THE Supreme Court has overturned a High Court ruling and effectively cleared the Zimbabwe Power Company (ZPC) to cancel a multi-million-dollar solar tender awarded to businessman Wicknell Chivayo and his Intratrek Company.

Chivayo was awarded a US$183 million Gwanda Solar Project tender, and he also received US$5 million pre-commencement fees without a bank guarantee and without any work done.

He was later sued by the ZPC seeking to have the contract nullified.

The businessman’s company rushed to the courts in 2018 after ZPC gave it two weeks to complete pre-commencement works at the site in Gwanda and to provide a bank guarantee, failure of which it would cancel the project.

In June 2019, High Court judge Justice Tawanda Chitapi ruled that the contract between ZPC and Intratrek was still valid despite apparent contractual breaches by the contractor.
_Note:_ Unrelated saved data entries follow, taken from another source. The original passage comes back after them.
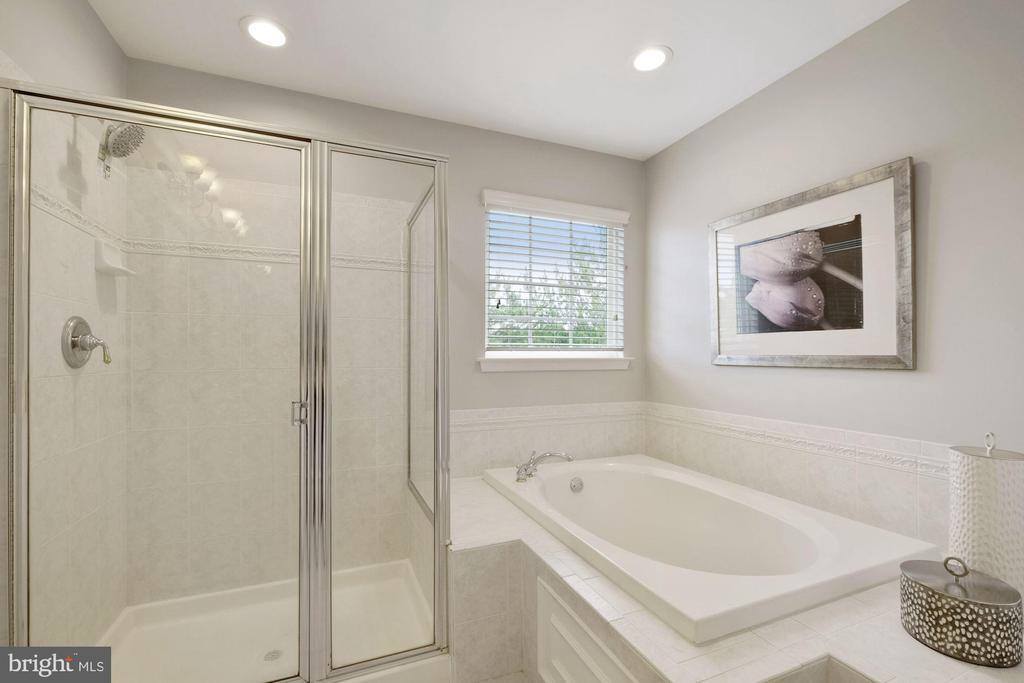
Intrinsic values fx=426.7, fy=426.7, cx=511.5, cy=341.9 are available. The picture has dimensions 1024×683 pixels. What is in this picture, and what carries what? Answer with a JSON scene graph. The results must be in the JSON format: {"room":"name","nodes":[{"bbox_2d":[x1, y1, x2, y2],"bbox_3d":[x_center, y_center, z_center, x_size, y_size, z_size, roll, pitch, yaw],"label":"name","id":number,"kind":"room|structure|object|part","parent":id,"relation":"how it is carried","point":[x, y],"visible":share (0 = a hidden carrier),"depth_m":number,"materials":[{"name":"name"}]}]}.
{"room":"bathroom","nodes":[
{"label":"bathroom","id":0,"kind":"room"},
{"bbox_2d":[0,0,127,658],"bbox_3d":[-1.480,0.219,1.423,0.011,1.945,0.912,0,-1,-22],"label":"left wall","id":1,"kind":"structure","parent":0,"point":[99,26],"depth_m":1.44,"materials":[{"name":"tile"}]},
{"bbox_2d":[62,316,111,367],"bbox_3d":[-1.447,-0.003,1.479,0.094,0.176,0.185,0,-1,-22],"label":"shower valve","id":2,"kind":"object","parent":1,"relation":"attached to","point":[85,349],"visible":0.98,"depth_m":1.45,"materials":[{"name":"silver metal"}]},
{"bbox_2d":[94,241,135,276],"bbox_3d":[-1.543,-0.325,1.673,0.082,0.113,0.154,0,-1,-22],"label":"soap dish","id":3,"kind":"object","parent":1,"relation":"attached to","point":[101,261],"visible":0.93,"depth_m":1.63,"materials":[{"name":"white ceramic"}]},
{"bbox_2d":[98,121,145,180],"bbox_3d":[-1.417,-0.714,1.508,0.181,0.242,0.147,0,-1,-22],"label":"shower head","id":4,"kind":"object","parent":1,"relation":"attached to","point":[123,132],"visible":0.88,"depth_m":1.51},
{"bbox_2d":[123,56,646,592],"bbox_3d":[-0.414,0.016,2.389,2.857,2.482,0.135,0,-1,-22],"label":"back wall","id":5,"kind":"structure","parent":0,"point":[477,182],"depth_m":2.38,"materials":[{"name":"grey paint"}]},
{"bbox_2d":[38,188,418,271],"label":"decorative tile border","id":6,"kind":"object","parent":5,"relation":"attached to","point":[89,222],"visible":0.56,"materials":[{"name":"white tile"}]},
{"bbox_2d":[449,401,646,477],"bbox_3d":[0.127,0.597,2.530,1.670,0.400,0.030,0,-1,-22],"label":"tile backsplash","id":7,"kind":"structure","parent":5,"relation":"attached to","point":[453,445],"depth_m":2.54,"materials":[{"name":"white tile"}]},
{"bbox_2d":[478,190,628,366],"bbox_3d":[0.270,-0.374,2.692,0.955,0.924,0.069,0,-1,-22],"label":"window","id":8,"kind":"structure","parent":5,"relation":"in","point":[614,295],"depth_m":2.70,"materials":[{"name":"white"}]},
{"bbox_2d":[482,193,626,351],"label":"window blind","id":9,"kind":"object","parent":8,"relation":"attached to","point":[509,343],"visible":0.95,"depth_m":2.60,"materials":[{"name":"white plastic"}]},
{"bbox_2d":[478,354,631,371],"bbox_3d":[0.282,0.128,2.597,1.034,0.079,0.103,0,-1,-22],"label":"window sill","id":10,"kind":"structure","parent":5,"relation":"attached to","point":[572,365],"depth_m":2.54,"materials":[{"name":"white paint"}]},
{"bbox_2d":[84,0,908,160],"bbox_3d":[0.226,-1.294,0.795,2.978,0.096,3.727,0,-1,-22],"label":"ceiling","id":11,"kind":"structure","parent":0,"point":[227,36],"depth_m":1.81,"materials":[{"name":"white paint"}]},
{"bbox_2d":[241,16,289,47],"bbox_3d":[-0.979,-1.234,1.705,0.188,0.008,0.188,0,-1,-22],"label":"recessed light","id":12,"kind":"object","parent":11,"relation":"in","point":[261,26],"visible":0.99,"depth_m":1.70,"materials":[{"name":"white"}]},
{"bbox_2d":[629,44,671,72],"bbox_3d":[0.603,-1.235,1.867,0.190,0.008,0.190,0,-1,-22],"label":"recessed light","id":13,"kind":"object","parent":11,"relation":"in","point":[660,58],"visible":0.99,"depth_m":1.86,"materials":[{"name":"white"}]},
{"bbox_2d":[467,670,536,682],"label":"floor","id":14,"kind":"structure","parent":0,"point":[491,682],"depth_m":1.55,"materials":[{"name":"tile"}]},
{"bbox_2d":[96,559,441,682],"bbox_3d":[-0.915,1.184,1.664,1.189,0.119,0.837,0,-1,-22],"label":"shower pan","id":15,"kind":"object","parent":14,"relation":"on","point":[203,604],"visible":0.7,"depth_m":1.75,"materials":[{"name":"white plastic"}]},
{"bbox_2d":[2,79,451,682],"bbox_3d":[-0.905,0.229,1.690,1.205,1.802,0.957,0,-1,-22],"label":"shower enclosure","id":16,"kind":"object","parent":15,"relation":"on","point":[325,224],"visible":1,"depth_m":1.31,"materials":[{"name":"glass"}]},
{"bbox_3d":[-0.936,0.240,1.260,0.663,1.844,0.072,0,-1,-22],"label":"glass door","id":17,"kind":"part","parent":16,"relation":"part of","materials":[{"name":"glass"}]},
{"bbox_3d":[-0.694,0.233,1.407,0.037,0.083,0.040,0,-1,-22],"label":"door handle","id":18,"kind":"part","parent":16,"relation":"part of","materials":[{"name":"silver metal"}]},
{"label":"post","id":19,"kind":"part","parent":16,"relation":"part of","materials":[{"name":"silver metal"}]},
{"bbox_2d":[263,649,282,661],"bbox_3d":[-0.922,1.209,1.647,0.068,0.005,0.070,0,-1,-22],"label":"shower drain","id":20,"kind":"object","parent":15,"relation":"in","point":[273,656],"visible":0.72,"depth_m":1.64,"materials":[{"name":"silver metal"}]},
{"bbox_2d":[452,464,1023,682],"bbox_3d":[0.523,0.947,1.584,1.446,0.504,1.993,0,-1,-22],"label":"tiled tub deck","id":21,"kind":"object","parent":14,"relation":"on","point":[634,630],"visible":0.5,"depth_m":1.18,"materials":[{"name":"beige tile"}]},
{"bbox_2d":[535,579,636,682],"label":"access panel","id":22,"kind":"object","parent":21,"relation":"attached to","point":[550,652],"visible":0.9,"depth_m":1.31,"materials":[{"name":"white paint"}]},
{"bbox_2d":[481,453,935,644],"bbox_3d":[0.621,0.900,1.888,1.063,0.474,1.501,0,-1,-22],"label":"bathtub","id":23,"kind":"object","parent":21,"relation":"in","point":[820,536],"visible":0.94,"depth_m":1.69,"materials":[{"name":"white plastic"}]},
{"bbox_2d":[514,450,574,482],"bbox_3d":[0.153,0.615,2.164,0.307,0.129,0.242,0,-1,-22],"label":"bathtub faucet","id":24,"kind":"object","parent":23,"relation":"on","point":[518,478],"visible":1,"depth_m":2.15,"materials":[{"name":"silver metal"}]},
{"bbox_2d":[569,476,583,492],"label":"overflow drain","id":25,"kind":"object","parent":23,"relation":"attached to","point":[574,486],"visible":0.96,"depth_m":2.21,"materials":[{"name":"silver metal"}]},
{"bbox_2d":[898,552,1022,668],"bbox_3d":[1.062,0.612,1.024,0.206,0.200,0.203,0,-1,-22],"label":"decorative box","id":26,"kind":"object","parent":21,"relation":"on","point":[926,586],"visible":0.99,"depth_m":0.97,"materials":[{"name":"metal"}]},
{"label":"knob","id":27,"kind":"part","parent":26,"relation":"part of","materials":[{"name":"silver metal"}]},
{"bbox_2d":[948,432,1023,592],"bbox_3d":[1.275,0.464,1.143,0.170,0.452,0.168,0,-1,-22],"label":"decorative canister","id":28,"kind":"object","parent":21,"relation":"on","point":[978,484],"visible":0.82,"depth_m":1.10,"materials":[{"name":"white"}]},
{"bbox_2d":[644,0,1023,557],"bbox_3d":[1.570,-0.003,1.337,0.123,2.476,3.519,0,-1,-22],"label":"right wall","id":29,"kind":"structure","parent":0,"point":[900,381],"depth_m":1.58,"materials":[{"name":"grey paint"}]},
{"bbox_2d":[643,403,948,548],"bbox_3d":[1.327,0.583,1.759,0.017,0.328,2.315,0,-1,-22],"label":"tile backsplash","id":30,"kind":"structure","parent":29,"relation":"attached to","point":[830,431],"depth_m":1.80,"materials":[{"name":"tile"}]},
{"bbox_2d":[708,157,915,369],"bbox_3d":[1.253,-0.272,1.925,0.031,0.756,0.901,0,-1,-22],"label":"framed picture","id":31,"kind":"object","parent":29,"relation":"attached to","point":[886,345],"visible":0.99,"depth_m":1.79}
]}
However, Supreme Court judges Francis Bere, Elizabeth Gwaunza and Chinembiri Bhunu on Monday ruled that Justice Chitapi erred in not finding that there was a material dispute of facts, following which he should have dismissed Intratrek’s application.

“Undoubtedly, there were serious intractable material disputes of fact incapable of resolution without viva voce evidence. It is, therefore, plain that the case at hand was riddled with serious material disputes.
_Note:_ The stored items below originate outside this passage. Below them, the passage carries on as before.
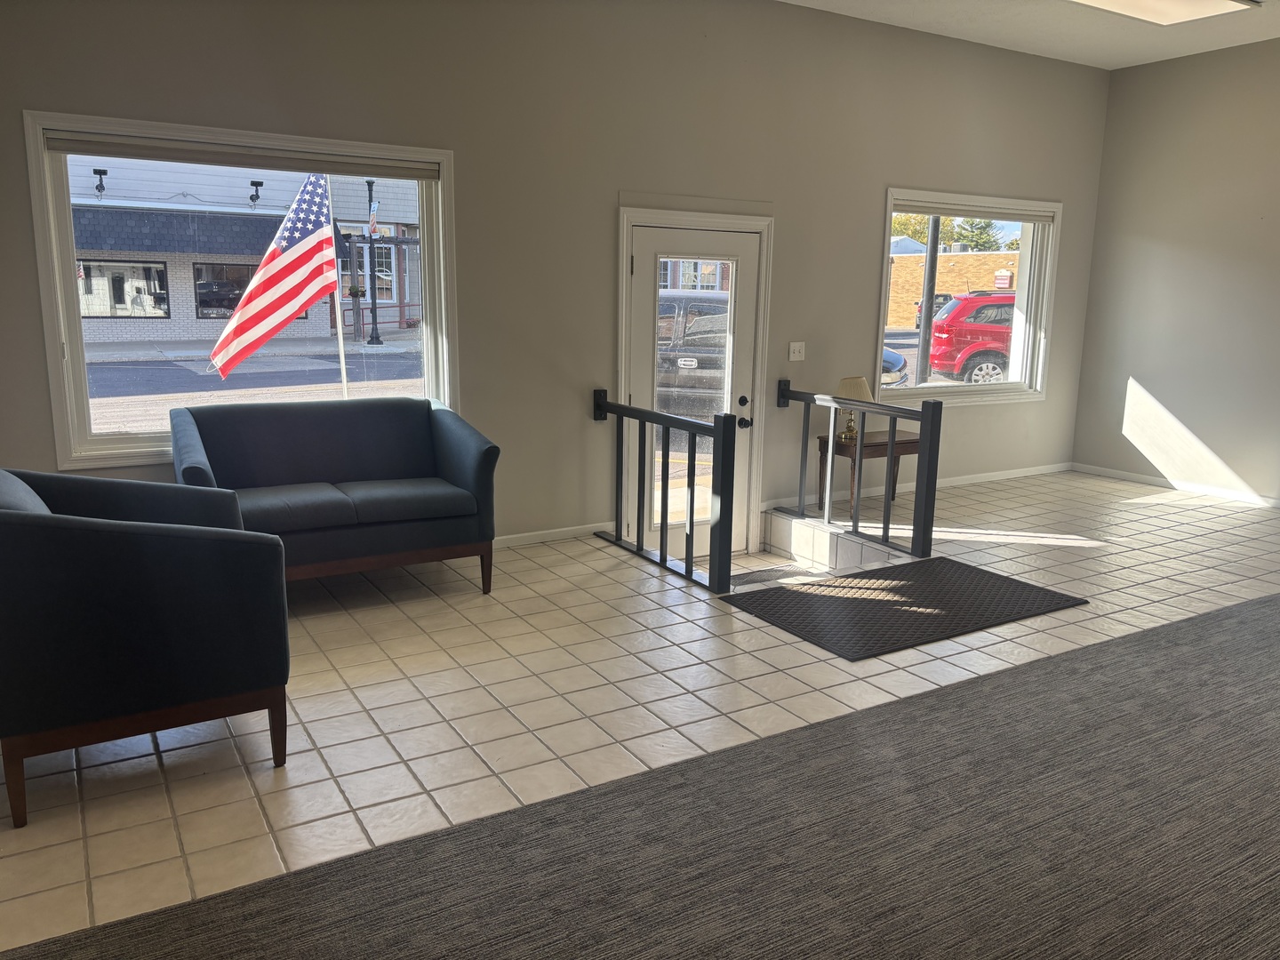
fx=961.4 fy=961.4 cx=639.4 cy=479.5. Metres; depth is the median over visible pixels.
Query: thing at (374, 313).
lamp post
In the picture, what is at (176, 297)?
brick building
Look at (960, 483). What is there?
baseboard
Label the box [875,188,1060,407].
right window
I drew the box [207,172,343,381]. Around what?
american flag
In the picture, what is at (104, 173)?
wall lamp
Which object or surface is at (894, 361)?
blue car
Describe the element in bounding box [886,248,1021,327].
brick building
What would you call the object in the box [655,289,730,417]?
van
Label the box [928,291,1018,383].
red suv
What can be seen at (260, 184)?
wall lamp
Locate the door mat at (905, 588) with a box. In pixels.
[720,557,1087,660]
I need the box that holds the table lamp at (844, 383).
[833,375,872,441]
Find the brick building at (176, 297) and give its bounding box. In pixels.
[67,160,423,341]
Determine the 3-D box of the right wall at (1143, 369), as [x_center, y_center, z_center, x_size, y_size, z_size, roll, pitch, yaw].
[5.320,-1.081,5.080,0.170,3.206,6.433,-6,13,-31]
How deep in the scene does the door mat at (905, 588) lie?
4.48 m
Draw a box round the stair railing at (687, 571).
[592,388,739,592]
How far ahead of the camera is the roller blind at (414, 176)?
4.43 m
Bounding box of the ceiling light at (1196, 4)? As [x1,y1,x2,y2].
[1069,0,1257,24]
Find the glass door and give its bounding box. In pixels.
[624,217,762,557]
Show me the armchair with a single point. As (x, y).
(163, 598)
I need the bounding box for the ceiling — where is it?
[779,0,1279,69]
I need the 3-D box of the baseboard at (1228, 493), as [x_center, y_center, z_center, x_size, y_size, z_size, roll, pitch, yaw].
[5.073,0.384,5.631,0.014,0.074,5.622,-6,13,-31]
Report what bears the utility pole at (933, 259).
on the ground
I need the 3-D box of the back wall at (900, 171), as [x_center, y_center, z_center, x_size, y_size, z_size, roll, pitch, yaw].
[0.210,-1.195,5.801,8.180,3.325,0.192,-6,13,-31]
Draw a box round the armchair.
[0,466,288,828]
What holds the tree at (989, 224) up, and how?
on the ground
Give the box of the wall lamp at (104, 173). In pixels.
[91,167,108,198]
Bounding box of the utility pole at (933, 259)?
[914,215,941,382]
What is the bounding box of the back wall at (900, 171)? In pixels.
[0,0,1113,551]
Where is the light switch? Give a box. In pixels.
[787,341,806,360]
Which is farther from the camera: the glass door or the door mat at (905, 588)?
the glass door
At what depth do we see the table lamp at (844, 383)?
6.17 m
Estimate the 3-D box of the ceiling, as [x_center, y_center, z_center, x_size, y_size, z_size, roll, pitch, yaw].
[2.086,-2.322,2.732,8.161,0.150,6.854,-6,13,-31]
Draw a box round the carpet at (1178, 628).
[1,588,1279,959]
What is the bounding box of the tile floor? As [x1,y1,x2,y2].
[0,465,1279,955]
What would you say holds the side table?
on the tile floor
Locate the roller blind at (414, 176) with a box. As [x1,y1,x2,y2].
[43,130,440,181]
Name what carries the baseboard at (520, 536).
attached to the back wall at (900, 171)
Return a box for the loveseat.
[167,394,498,594]
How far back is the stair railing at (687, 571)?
5.00 m
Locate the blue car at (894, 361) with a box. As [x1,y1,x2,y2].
[880,346,911,386]
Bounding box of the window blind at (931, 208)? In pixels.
[892,198,1057,223]
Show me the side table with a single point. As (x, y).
(876, 444)
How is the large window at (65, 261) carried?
in the back wall at (900, 171)
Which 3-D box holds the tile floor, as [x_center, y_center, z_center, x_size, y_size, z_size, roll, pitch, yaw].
[2.040,0.942,3.283,8.400,0.201,6.631,-6,13,-31]
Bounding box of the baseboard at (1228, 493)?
[1071,462,1279,508]
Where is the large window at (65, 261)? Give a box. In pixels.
[21,109,461,471]
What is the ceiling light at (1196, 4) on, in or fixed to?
attached to the ceiling
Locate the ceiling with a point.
(1151, 58)
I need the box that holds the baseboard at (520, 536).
[493,521,612,548]
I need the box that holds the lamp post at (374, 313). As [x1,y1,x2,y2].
[363,180,382,344]
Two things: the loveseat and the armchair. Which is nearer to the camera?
the armchair
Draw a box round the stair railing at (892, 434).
[776,376,942,562]
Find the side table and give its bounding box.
[818,431,917,512]
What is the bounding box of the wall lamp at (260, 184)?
[248,179,263,207]
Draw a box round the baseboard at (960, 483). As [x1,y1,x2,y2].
[761,461,1072,511]
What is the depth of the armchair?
2.63 m
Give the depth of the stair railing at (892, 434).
5.56 m
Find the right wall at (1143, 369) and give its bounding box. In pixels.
[1072,37,1279,504]
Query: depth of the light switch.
6.26 m
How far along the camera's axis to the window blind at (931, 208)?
7.05 m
“There were allegations and counter factual allegations as to who is to blame for the alleged breach of contract. There is also a dispute as to whether or not the contract has since expired due to the effluxion of time.

“Without any further ado, it is clear that this was a case incapable of resolution without going to trial to determine the merits on the basis of viva voce (by word of mouth) evidence. Intratrek’s endeavour to avoid trial in the face of glaring material disputes of facts gives the unmistaken impression that it has something to hide that could be unearthed in the course of trial proceedings.”

The Supreme Court judges said it was “improbable and not in the least conceivable” that Intratrek’s lawyers were ignorant of the proper procedure to adopt when they approached the High Court.